My question is, what do you guys do for multiple meats, do you consider several thermometers with probes or do you go for the Thermapen.  Here is what I was thinking.  So far I have typically done only tow types of meat in one smoke, one is always ribs.  The ribs I do 3-2-1 and probe the other meat with my Maverick.  Of course things like beans and ABTs are just a time and sight kind of cook.  Now I'm thinking some poultry, ribs and some pork butts.  I know the poultry will finish first so I thought about putting the Maverick in the chicken and moving it to the butts after the chicken comes off?  Or ........ break down and get another Maverick giving me a BBQ temp and three separate meat temp capabilities?  Or ....... the Thermapen and open the cooker to check?  Something else?  Let me know your thoughts .....  Thanks!

Don


----------



## smoke jenson (Feb 14, 2014)

I got a Thermapen for Christmas and love the heck out of it. I did use the maverick for pork butt and long smokes, so you dont have to many pokes in the meat  from the thermapen, and I dont have to keep checking on it. But it is one handy tool to have. I use it on everything else thats a quicker smoke. BTW my probe on the maverick stopped reading temps so now im fully using my Thermapen.


----------



## pineywoods (Feb 15, 2014)

I have/had 15 digital meat thermometers I now use one to monitor smoker temp and my thermapen to check internal temps and it sure is a lot easier.
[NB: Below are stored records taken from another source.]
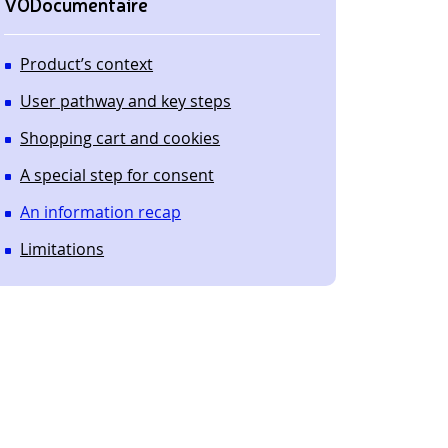
VODocumentaire
Product’s context
User pathway and key steps
Shopping cart and cookies
A special step for consent
An information recap
Limitations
It's nice not to have the probes, wires, and units to deal with when doing large smokes


----------



## jrod62 (Feb 15, 2014)

I have 3  Maverick I use during the smoke then use my Thermapen to make sure its at the temp I want before taking the meat off.


----------



## cmayna (Feb 15, 2014)

Yup to all the above.


----------



## seenred (Feb 15, 2014)

I have two Maverick dual probes and a Taylor single probe digital...plus a cheapo Thermopen knockoff.  

Red


----------



## WaterinHoleBrew (Feb 15, 2014)

I have a Mav ET-732 dual probe and then picked up a Thermo pop.  That little Thermo pop is new by the makers of Thermo pen and so far been really impressed by it.  WHB


----------